Who is responsible for the problem solving work in a culture in which everyone is empowered to speak up?

The traditional model of problem-solving, where a leader tells staff how to do their work and is responsible for fixing any problems that arise as a result, doesn’t show respect for the staff on the front line who know and understand the problems the best. An empowered culture has to be explicit about what to do with problems. Health care leaders need to decide: Are we going to frame or solve the problem? If leaders continue to solve problems for their frontline employees, the employees don’t believe they have permission to solve their own problems.

Over time, when leaders continually frame the problems for the staff to solve, the staff will work in teams to solve the problems. They generate ideas, test the ideas and then measure the results to see if their solutions work. Along the way, the leader’s role is to remove barriers, which can be done during rounding on the front lines. And like everything else in culture change, it is powerful when the executives model this behavior of problem-framing for managers and supervisors — really, for everyone.

Making lasting change in health care when the potential for errors every day is so high

There is no one person who can catch everything every day. It’s a question of capacity. We encourage executives to imagine: What if everyone was watching out for threats to patient safety? How can leaders change the culture so that it’s everyone’s job to catch errors — where nobody can say, “It’s not my job”? People act according to what they feel their responsibility is. In an empowered culture, the most important part of anyone’s job in health care is to keep patients safe.

How culture impacts the way providers and staff deliver care to patients

Historically, in many cultures, ours included, providers have been expected and encouraged to have all the answers — to be all-knowing and all-solving.
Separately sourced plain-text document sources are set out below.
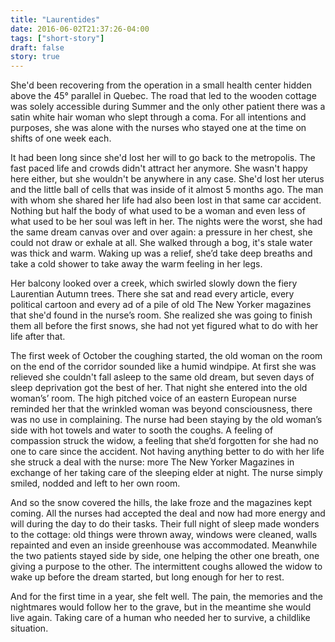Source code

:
```yaml
---
title: "Laurentides"
date: 2016-06-02T21:37:26-04:00
tags: ["short-story"]
draft: false
story: true
---
```


She'd been recovering from the operation in a small health center hidden above the 45° parallel in Quebec. The road that led to the wooden cottage was solely accessible during Summer and the only other patient there was a satin white hair woman who slept through a coma. For all intentions and purposes, she was alone with the nurses who stayed one at the time on shifts of one week each.  
 
It had been long since she'd lost her will to go back to the metropolis. The fast paced life and crowds didn't attract her anymore. She wasn't happy here either, but she wouldn't be anywhere in any case. She'd lost her uterus and the little ball of cells that was inside of it almost 5 months ago. The man with whom she shared her life had also been lost in that same car accident. Nothing but half the body of what used to be a woman and even less of what used to be her soul was left in her. The nights were the worst, she had the same dream canvas over and over again: a pressure in her chest, she could not draw or exhale at all. She walked through a bog, it's stale water was thick and warm. Waking up was a relief, she’d take deep breaths and take a cold shower to take away the warm feeling in her legs.  
 
Her balcony looked over a creek, which swirled slowly down the fiery Laurentian Autumn trees.
There she sat and read every article, every political cartoon and every ad of a pile of old The New Yorker magazines that she'd found in the nurse’s room. She realized she was going to finish them all before the first snows, she had not yet figured what to do with her life after that.  
 
The first week of October the coughing started, the old woman on the room on the end of the corridor sounded like a humid windpipe. At first she was relieved she couldn't fall asleep to the same old dream, but seven days of sleep deprivation got the best of her. That night she entered into the old woman’s’ room. The high pitched voice of an eastern European nurse reminded her that the wrinkled woman was beyond consciousness, there was no use in complaining. The nurse had been staying by the old woman’s side with hot towels and water to sooth the coughs. A feeling of compassion struck the widow, a feeling that she’d forgotten for she had no one to care since the accident. Not having anything better to do with her life she struck a deal with the nurse: more The New Yorker Magazines in exchange of her taking care of the sleeping elder at night. The nurse simply smiled, nodded and left to her own room.  
 
And so the snow covered the hills, the lake froze and the magazines kept coming. All the nurses had accepted the deal and now had more energy and will during the day to do their tasks. Their full night of sleep made wonders to the cottage: old things were thrown away, windows were cleaned, walls repainted and even an inside greenhouse was accommodated. Meanwhile the two patients stayed side by side, one helping the other one breath, one giving a purpose to the other. The intermittent coughs allowed the widow to wake up before the dream started, but long enough for her to rest.  
 
And for the first time in a year, she felt well. The pain, the memories and the nightmares would follow her to the grave, but in the meantime she would live again. Taking care of a human who needed her to survive, a childlike situation.  
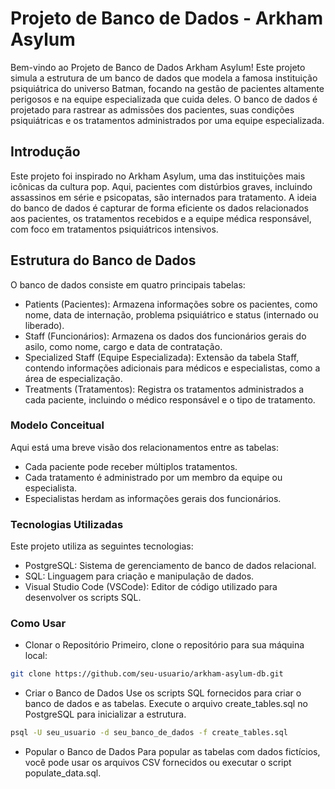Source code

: # Projeto de Banco de Dados - Arkham Asylum
Bem-vindo ao Projeto de Banco de Dados Arkham Asylum! Este projeto simula a estrutura de um banco de dados que modela a famosa instituição psiquiátrica do universo Batman, focando na gestão de pacientes altamente perigosos e na equipe especializada que cuida deles. O banco de dados é projetado para rastrear as admissões dos pacientes, suas condições psiquiátricas e os tratamentos administrados por uma equipe especializada.

## Introdução
Este projeto foi inspirado no Arkham Asylum, uma das instituições mais icônicas da cultura pop. Aqui, pacientes com distúrbios graves, incluindo assassinos em série e psicopatas, são internados para tratamento. A ideia do banco de dados é capturar de forma eficiente os dados relacionados aos pacientes, os tratamentos recebidos e a equipe médica responsável, com foco em tratamentos psiquiátricos intensivos.

## Estrutura do Banco de Dados
O banco de dados consiste em quatro principais tabelas:

* Patients (Pacientes): Armazena informações sobre os pacientes, como nome, data de internação, problema psiquiátrico e status (internado ou liberado).
* Staff (Funcionários): Armazena os dados dos funcionários gerais do asilo, como nome, cargo e data de contratação.
* Specialized Staff (Equipe Especializada): Extensão da tabela Staff, contendo informações adicionais para médicos e especialistas, como a área de especialização.
* Treatments (Tratamentos): Registra os tratamentos administrados a cada paciente, incluindo o médico responsável e o tipo de tratamento.

### Modelo Conceitual
Aqui está uma breve visão dos relacionamentos entre as tabelas:

* Cada paciente pode receber múltiplos tratamentos.
* Cada tratamento é administrado por um membro da equipe ou especialista.
* Especialistas herdam as informações gerais dos funcionários.

### Tecnologias Utilizadas
Este projeto utiliza as seguintes tecnologias:

* PostgreSQL: Sistema de gerenciamento de banco de dados relacional.
* SQL: Linguagem para criação e manipulação de dados.
* Visual Studio Code (VSCode): Editor de código utilizado para desenvolver os scripts SQL.

### Como Usar
* Clonar o Repositório
  Primeiro, clone o repositório para sua máquina local:

```bash
git clone https://github.com/seu-usuario/arkham-asylum-db.git
```

* Criar o Banco de Dados
  Use os scripts SQL fornecidos para criar o banco de dados e as tabelas. Execute o arquivo create_tables.sql no PostgreSQL para inicializar a estrutura.

```bash
psql -U seu_usuario -d seu_banco_de_dados -f create_tables.sql
```

* Popular o Banco de Dados
Para popular as tabelas com dados fictícios, você pode usar os arquivos CSV fornecidos ou executar o script populate_data.sql.
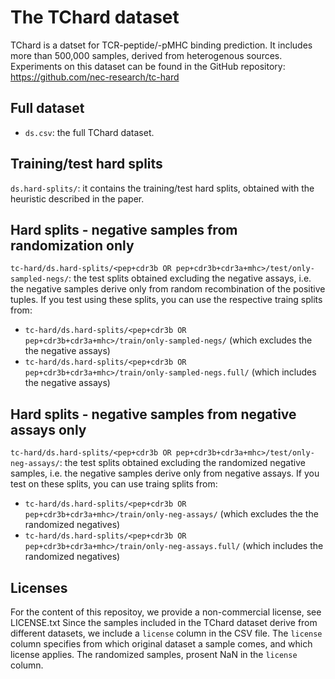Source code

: # The TChard dataset
TChard is a datset for TCR-peptide/-pMHC binding prediction.
It includes more than 500,000 samples, derived from heterogenous sources.
Experiments on this dataset can be found in the GitHub repository: https://github.com/nec-research/tc-hard

## Full dataset
* `ds.csv`: the full TChard dataset.

## Training/test hard splits
`ds.hard-splits/`: it contains the training/test hard splits, obtained with the heuristic described in the paper.

## Hard splits - negative samples from randomization only
`tc-hard/ds.hard-splits/<pep+cdr3b OR pep+cdr3b+cdr3a+mhc>/test/only-sampled-negs/`: the test splits obtained excluding the negative assays, i.e. the negative samples derive only from random recombination of the positive tuples. If you test using these splits, you can use the respective traing splits from:

* `tc-hard/ds.hard-splits/<pep+cdr3b OR pep+cdr3b+cdr3a+mhc>/train/only-sampled-negs/` (which excludes the the negative assays)
* `tc-hard/ds.hard-splits/<pep+cdr3b OR pep+cdr3b+cdr3a+mhc>/train/only-sampled-negs.full/` (which includes the negative assays)

## Hard splits - negative samples from negative assays only
`tc-hard/ds.hard-splits/<pep+cdr3b OR pep+cdr3b+cdr3a+mhc>/test/only-neg-assays/`: the test splits obtained excluding the randomized negative samples, i.e. the negative samples derive only from negative assays. If you test on these splits, you can use traing splits from:

* `tc-hard/ds.hard-splits/<pep+cdr3b OR pep+cdr3b+cdr3a+mhc>/train/only-neg-assays/` (which excludes the the randomized negatives)
* `tc-hard/ds.hard-splits/<pep+cdr3b OR pep+cdr3b+cdr3a+mhc>/train/only-neg-assays.full/` (which includes the randomized negatives)

## Licenses
For the content of this repositoy, we provide a non-commercial license, see LICENSE.txt
Since the samples included in the TChard dataset derive from different datasets, we include a `license` column in the CSV file.
The `license` column specifies from which original dataset a sample comes, and which license applies.
The randomized samples, prosent NaN in the `license` column.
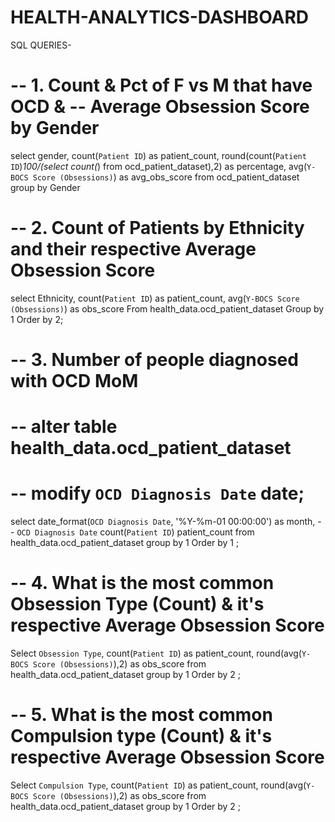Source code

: # HEALTH-ANALYTICS-DASHBOARD
SQL QUERIES- 
# -- 1. Count & Pct of F vs M that have OCD & -- Average Obsession Score by Gender
 select
  gender,
  count(`Patient ID`) as patient_count,
  round(count(`Patient ID`)*100/(select count(*) from ocd_patient_dataset),2) as percentage,
  avg(`Y-BOCS Score (Obsessions)`) as avg_obs_score
  from ocd_patient_dataset
  group by Gender
 

# -- 2. Count of Patients by Ethnicity and their respective Average Obsession Score

select
	Ethnicity,
	count(`Patient ID`) as patient_count,
	avg(`Y-BOCS Score (Obsessions)`) as obs_score
From health_data.ocd_patient_dataset
Group by 1
Order by 2;

# -- 3. Number of people diagnosed with OCD MoM

# -- alter table health_data.ocd_patient_dataset
# -- modify `OCD Diagnosis Date` date;
select
date_format(`OCD Diagnosis Date`, '%Y-%m-01 00:00:00') as month,
-- `OCD Diagnosis Date`
count(`Patient ID`) patient_count
from health_data.ocd_patient_dataset
group by 1
Order by 1
;

# -- 4. What is the most common Obsession Type (Count) & it's respective Average Obsession Score

Select
`Obsession Type`,
count(`Patient ID`) as patient_count,
round(avg(`Y-BOCS Score (Obsessions)`),2) as obs_score
from health_data.ocd_patient_dataset
group by 1
Order by 2
;

# -- 5. What is the most common Compulsion type (Count) & it's respective Average Obsession Score

Select
`Compulsion Type`,
count(`Patient ID`) as patient_count,
round(avg(`Y-BOCS Score (Obsessions)`),2) as obs_score
from health_data.ocd_patient_dataset
group by 1
Order by 2
;
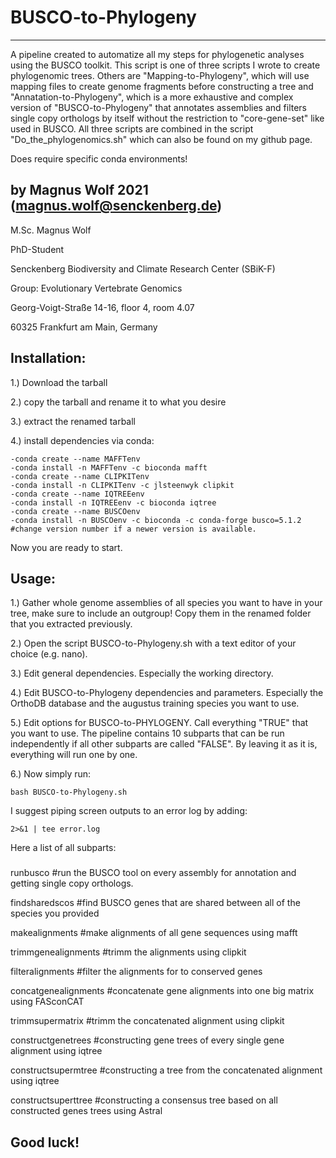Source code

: # BUSCO-to-Phylogeny
-------------------------------

A pipeline created to automatize all my steps for phylogenetic analyses using the BUSCO toolkit.
This script is one of three scripts I wrote to create phylogenomic trees. Others are "Mapping-to-Phylogeny",
which will use mapping files to create genome fragments before constructing a tree and "Annatation-to-Phylogeny",
which is a more exhaustive and complex version of "BUSCO-to-Phylogeny" that annotates assemblies and
filters single copy orthologs by itself without the restriction to "core-gene-set" like used in BUSCO.
All three scripts are combined in the script "Do_the_phylogenomics.sh" which can also be found on 
my github page. 

Does require specific conda environments!

by Magnus Wolf 2021 (magnus.wolf@senckenberg.de)
-------------------------------
M.Sc. Magnus Wolf

PhD-Student

Senckenberg Biodiversity and Climate Research Center (SBiK-F)

Group: Evolutionary Vertebrate Genomics

Georg-Voigt-Straße 14-16, floor 4, room 4.07

60325 Frankfurt am Main, Germany

Installation:
-------------------------------
1.) Download the tarball

2.) copy the tarball and rename it to what you desire

3.) extract the renamed tarball

4.) install dependencies via conda:

    -conda create --name MAFFTenv
    -conda install -n MAFFTenv -c bioconda mafft 
    -conda create --name CLIPKITenv
    -conda install -n CLIPKITenv -c jlsteenwyk clipkit
    -conda create --name IQTREEenv
    -conda install -n IQTREEenv -c bioconda iqtree
    -conda create --name BUSCOenv
    -conda install -n BUSCOenv -c bioconda -c conda-forge busco=5.1.2  #change version number if a newer version is available.

Now you are ready to start.

Usage:
-------------------------------
1.) Gather whole genome assemblies of all species you want to have in your tree, make sure to include an
outgroup! Copy them in the renamed folder that you extracted previously. 

2.) Open the script BUSCO-to-Phylogeny.sh with a text editor of your choice (e.g. nano).

3.) Edit general dependencies. Especially the working directory.

4.) Edit BUSCO-to-Phylogeny dependencies and parameters. Especially the OrthoDB database and the augustus 
training species you want to use.

5.) Edit options for BUSCO-to-PHYLOGENY. Call everything "TRUE" that you want to use. The pipeline 
contains 10 subparts that can be run independently if all other subparts are called "FALSE". By
leaving it as it is, everything will run one by one. 

6.) Now simply run:
    
    bash BUSCO-to-Phylogeny.sh

I suggest piping screen outputs to an error log by adding: 

    2>&1 | tee error.log
 

Here a list of all subparts:
###

runbusco                   #run the BUSCO tool on every assembly for annotation and getting single copy orthologs.

findsharedscos             #find BUSCO genes that are shared between all of the species you provided

makealignments             #make alignments of all gene sequences using mafft

trimmgenealignments        #trimm the alignments using clipkit

filteralignments           #filter the alignments for to conserved genes

concatgenealignments       #concatenate gene alignments into one big matrix using FASconCAT

trimmsupermatrix           #trimm the concatenated alignment using clipkit

constructgenetrees         #constructing gene trees of every single gene alignment using iqtree

constructsupermtree        #constructing a tree from the concatenated alignment using iqtree

constructsuperttree        #constructing a consensus tree based on all constructed genes trees using Astral 

###


Good luck!
-------------------------------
They’ve been the ones standing between the patient and the possibility of death. How can they say “I don’t know?” even if they don’t? A provider’s job has been to be definitive.

How can we change this model? If the CEO doesn’t have all the answers, then other people are permitted to not have all the answers. It’s a huge burden lifted. It means that providers, staff and patients can form teams to solve problems together.

That’s not to say there isn’t accountability — the provider is not less of a provider. But it’s a different mindset. It’s about inclusive behavior – inclusive of the patient, the support unit and the other care providers. With an empowered culture, other team members are expected to have ideas and contributions, whereas before they weren’t permitted to contribute. And the patient becomes a participant in his or her care.

When an organization achieves a culture shift, its employees can and do speak up, resulting in care that is continuously improving toward zero defects.